• Record excerpts:

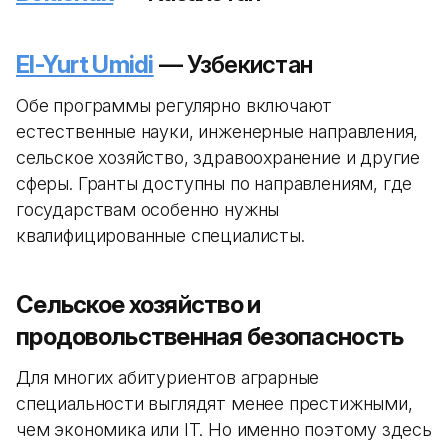
El-Yurt Umidi
— Узбекистан
Обе программы регулярно включают
естественные науки, инженерные направления,
сельское хозяйство, здравоохранение и другие
сферы. Гранты доступны по направлениям, где
государствам особенно нужны
квалифицированные специалисты.
Сельское хозяйство и
продовольственная безопасность
Для многих абитуриентов аграрные
специальности выглядят менее престижными,
чем экономика или IT. Но именно поэтому здесь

• What is expected:
Where a line of the entries above holds the word "хозяйство", return that line.

• Result for this task:
сельское хозяйство, здравоохранение и другие
Сельское хозяйство и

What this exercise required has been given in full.